So as I read last week in chapter 1 about bringing a bull as a burnt offering, I tried to slow down and envision the scale of what’s described. This was not a tiny, neat and clean, no-big-deal sacrifice. Cattle weigh well over a thousand pounds full grown. At the farm where we buy grass-fed beef, to buy a whole one would give you 400 lbs. of beef—and cost you more than $2500!
Think how many people that would feed, for how long! And yet in the burnt offering, it’s all reduced to ashes. You don’t pour out the blood and then carry off the rest for a barbecue. Not even the priests get dinner from it. Every bit goes up in smoke.
“And the priest shall burn all of it on the altar, as a burnt offering, a food offering with a pleasing aroma to the LORD” (Leviticus 1:9).
Imagine the faith this kind of offering would require. To believe that it’s worth it: How does burning up an entire bull really benefit God? You’d be tempted to call it a waste, when you thought of the food, the fortune it represented. (What about the poor, the hungry?) Can’t God just enjoy the smell while we cook it in order to eat it?

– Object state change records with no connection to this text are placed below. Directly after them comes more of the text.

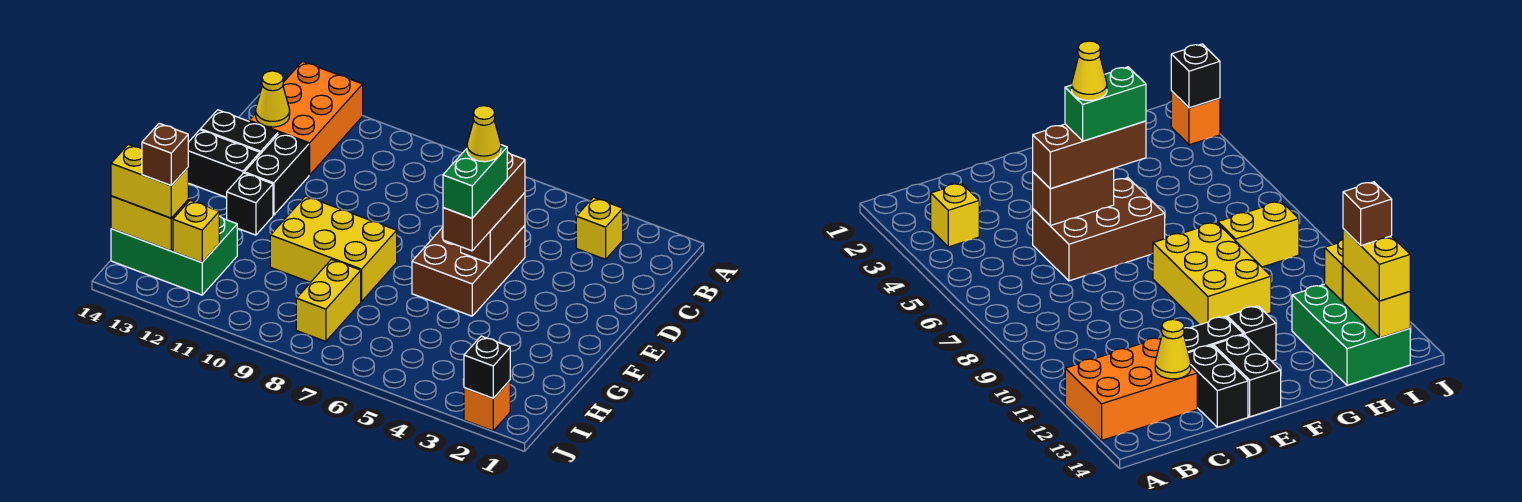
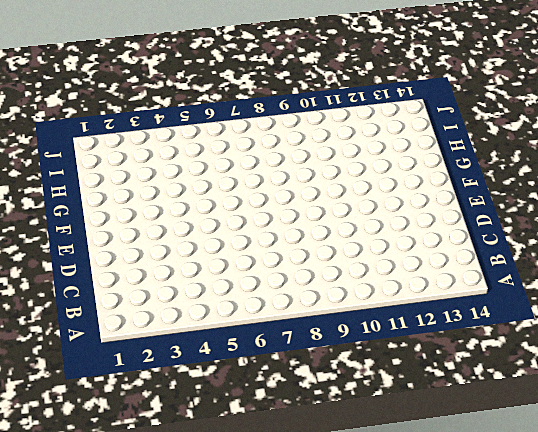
none -> orange brick A12:C13 level 1
none -> yellow brick B3 level 1
none -> brown brick D5:F6 level 1

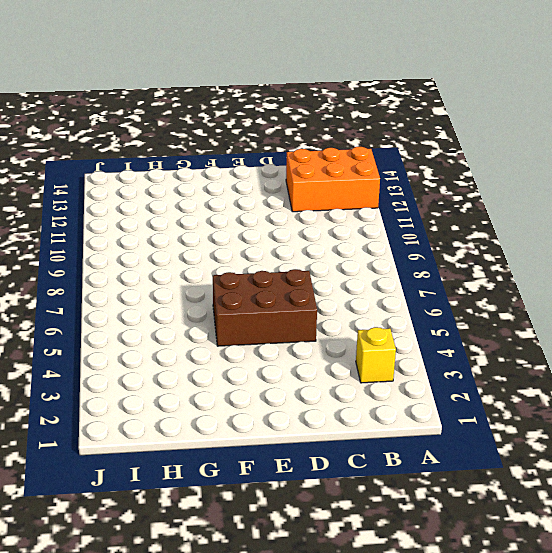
none -> black brick D12:E12 level 1
none -> black brick D13:D14 level 1
none -> black brick E13:E14 level 1

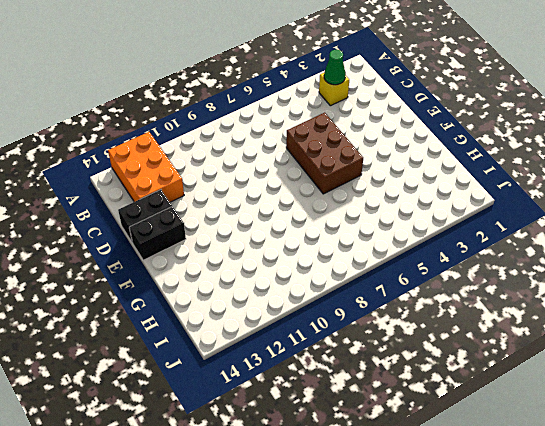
green cone B3 level 2 -> none
none -> black brick D12:E12 level 1
none -> yellow brick F8:G10 level 1
none -> black brick F12 level 1

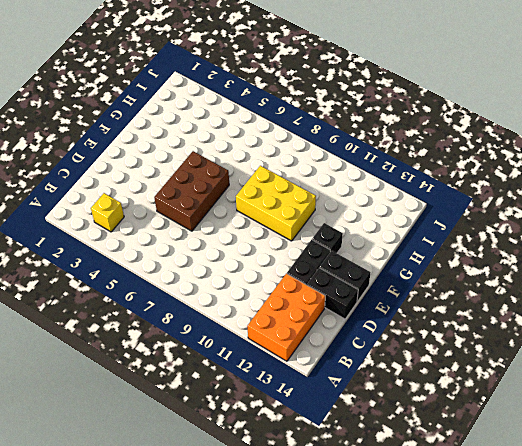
none -> yellow brick H8:I8 level 1
none -> green brick H12:I14 level 1
none -> orange brick J2 level 1

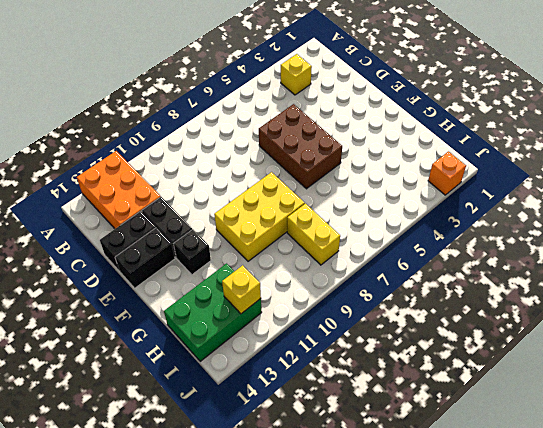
none -> yellow cone C13 level 2
none -> brown brick D5:E5 level 2
none -> yellow brick I13:I14 level 2

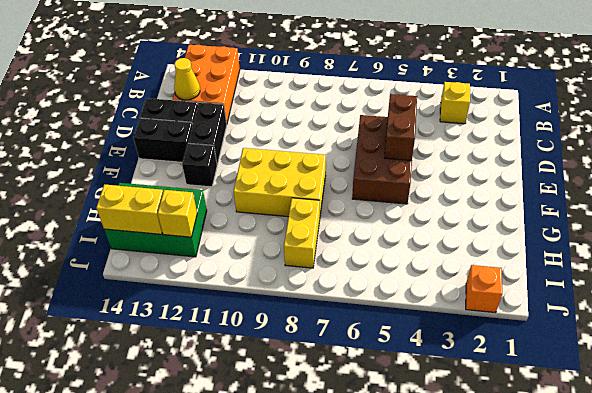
none -> black brick J2 level 2
none -> brown brick D5:F5 level 3
none -> yellow brick I13:I14 level 3

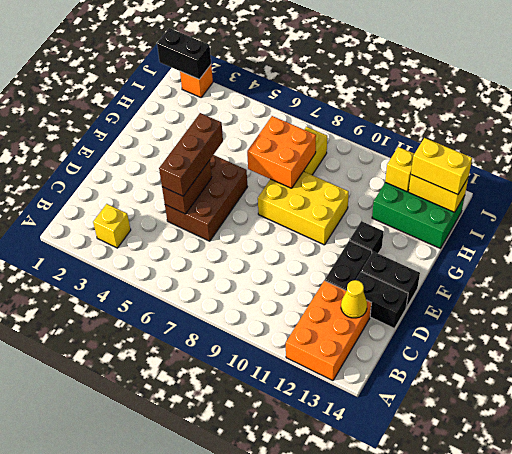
orange brick G7:H8 level 2 -> none
black brick J1:J2 level 2 -> black brick J2 level 2
none -> green brick E5:F5 level 4
none -> brown brick I13 level 4
none -> yellow cone E5 level 5

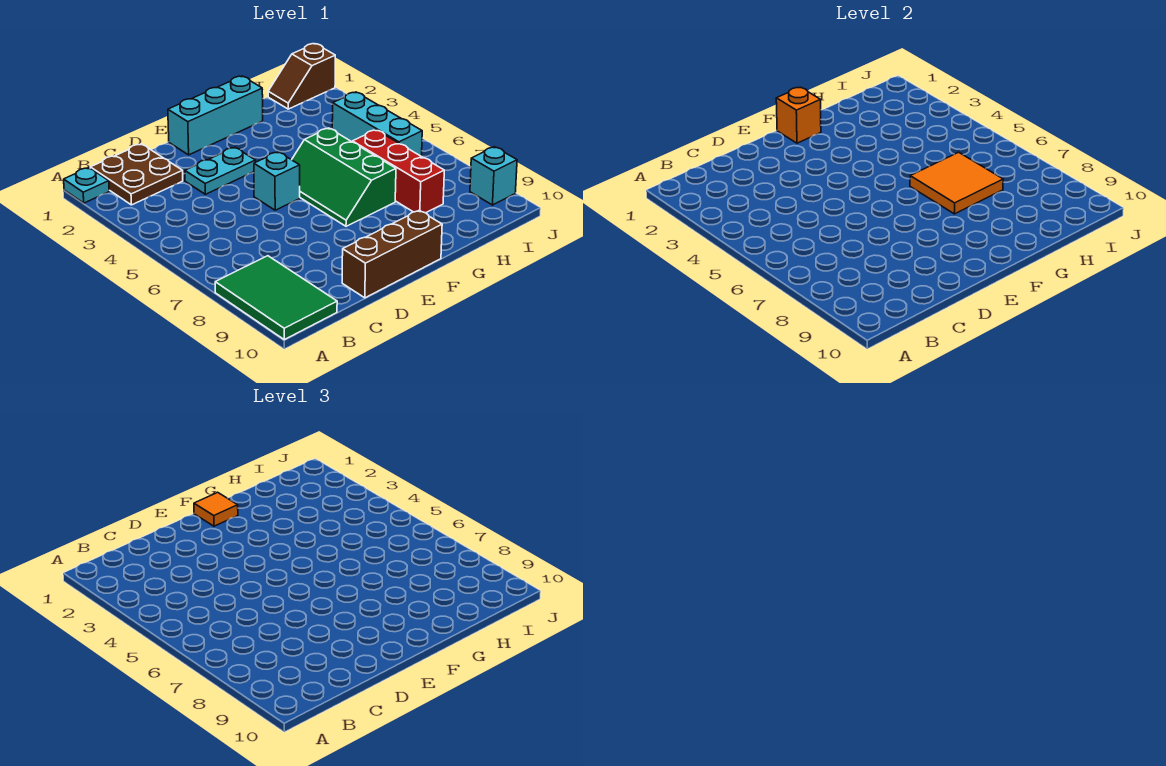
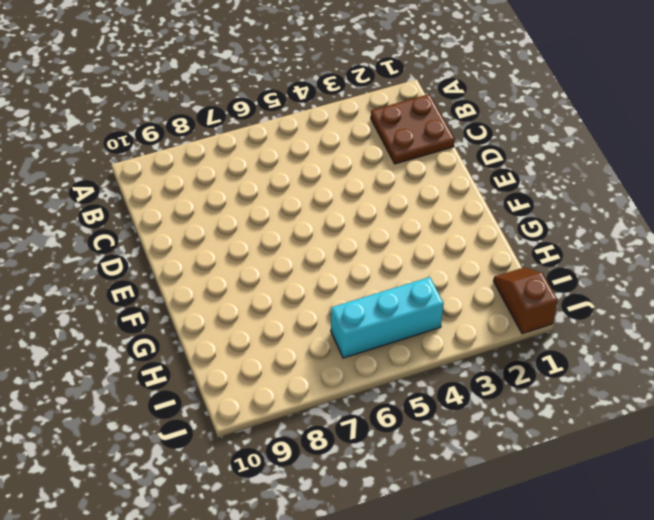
none -> cyan plate A1 level 1
none -> green tile A8:B10 level 1
none -> cyan plate D3:E3 level 1

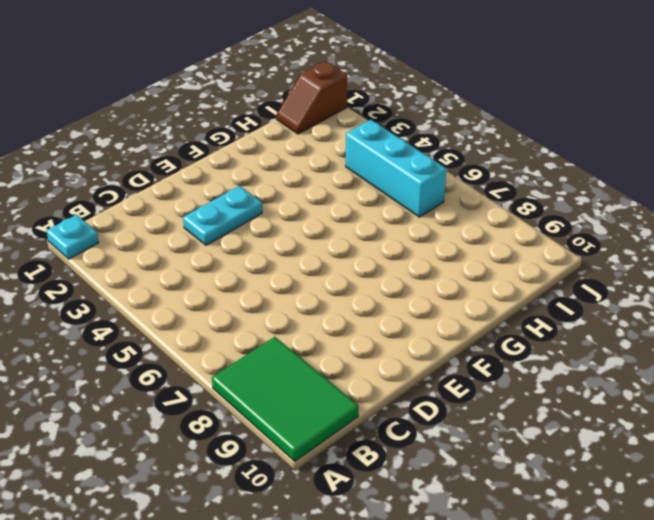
none -> brown plate B1:C2 level 1
none -> brown brick D10:F10 level 1
none -> cyan brick E1:G1 level 1

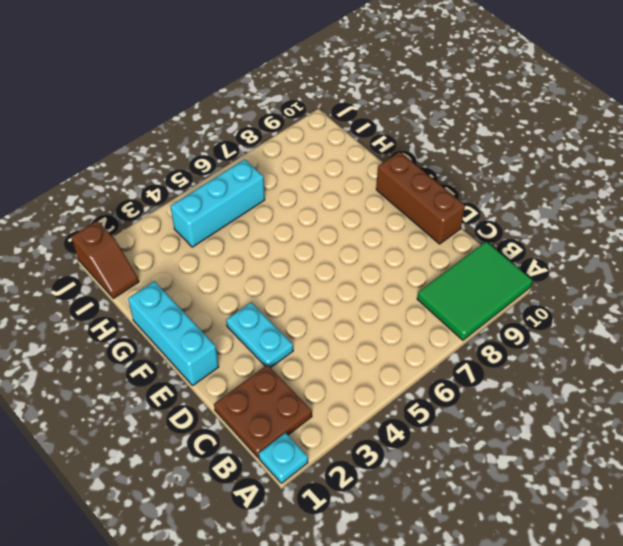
none -> cyan brick E5 level 1
none -> green slope F5:G7 level 1 top G
none -> red brick H6:H8 level 1

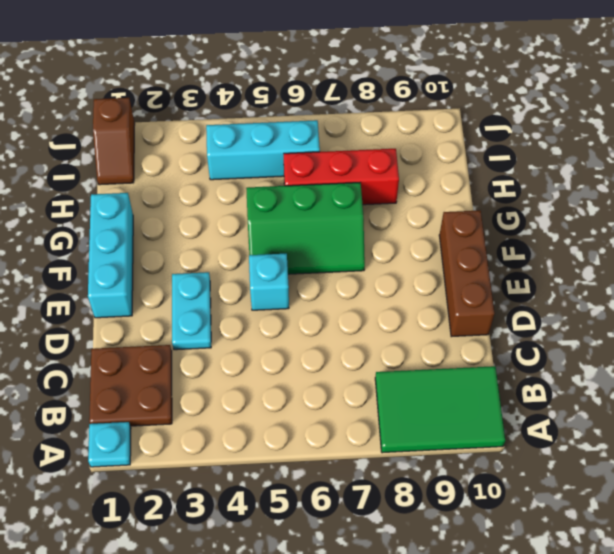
none -> cyan brick J9 level 1
none -> orange brick F1 level 2
none -> orange tile G6:H7 level 2

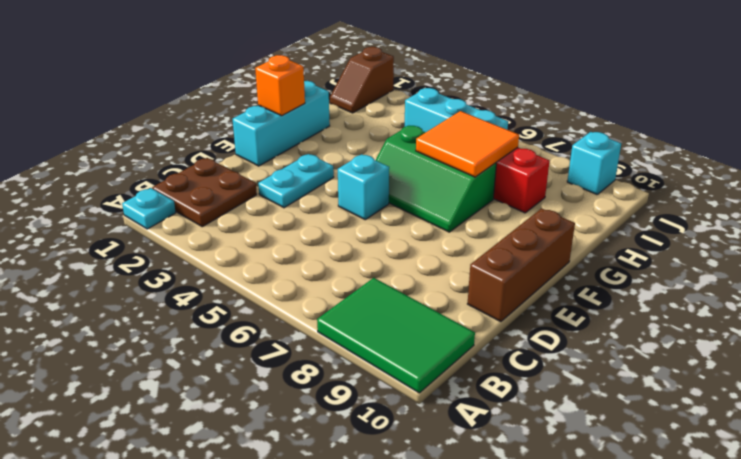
none -> orange tile F1 level 3

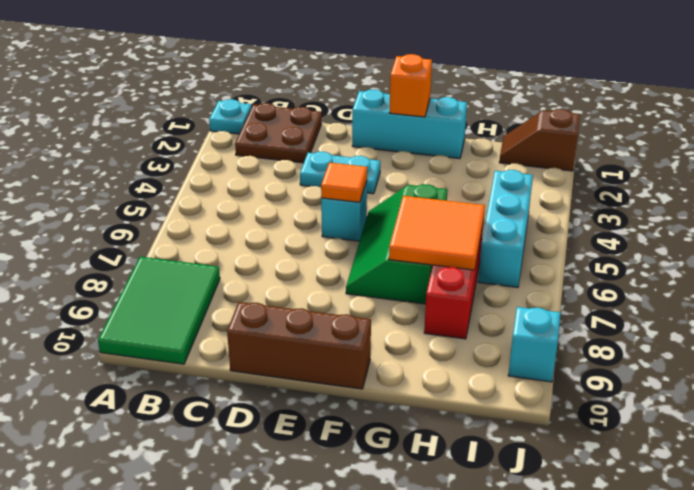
orange tile E5 level 2 -> orange tile F1 level 3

But He asks you to come and say—I trust You. I submit to You. I worship You. Everything I have is a gift from Your good and generous hand. You have provided for my needs, so I trust that You will continue to provide. I will obey You when I don’t understand, because I believe that You are God and I am not. I will do things that don’t make sense to me, because I trust that You are beyond the comprehension of my finite mind. I will give up filet mignon; I will forego steaks and ribs and oxtail because I am convinced that the joy of honoring You is better than the pleasures of eating good food. I will lay my savings account, my retirement plan, on the altar because I know that my security can only truly be found in You. I love You—I trust You—I believe You are good—accept my burnt offering.
He no longer calls me to bring a bull and burn it all up at the altar. But He does call me to say and believe and live all these things. So I pray...
Father, help me to see all I have as undeserved gifts, as things You have entrusted to me and expect me to steward well. Help me trust that You will always, always provide—perhaps not what I want, but always what I need. Help me to agree with You about sin, to choose Your ways and thoughts when they are different from my own. Help me to submit to Your Word, not demand that it submit to my understanding. Help me to let go of the temporary pleasures I crave, believing that walking in fellowship with You tastes better. Help me to put my hope not in future circumstances, not in my own abilities, but in You, my Rock of Refuge, my Redeemer. Give me grace to love You as You have first loved me…to trust You…to taste and see Your goodness and know that You are for me.
And then He responds, through Sarah Young’s book Jesus Calling:
“I am a God who gives and gives and gives. When I died for you on the cross, I held back nothing; I poured out My life like a drink offering.”In other words...once again, the reminder that God does not ask anything of me that He has not first done Himself. The offerings, the sacrifices He requires of me are nothing compared to the sacrifice of Jesus on the cross!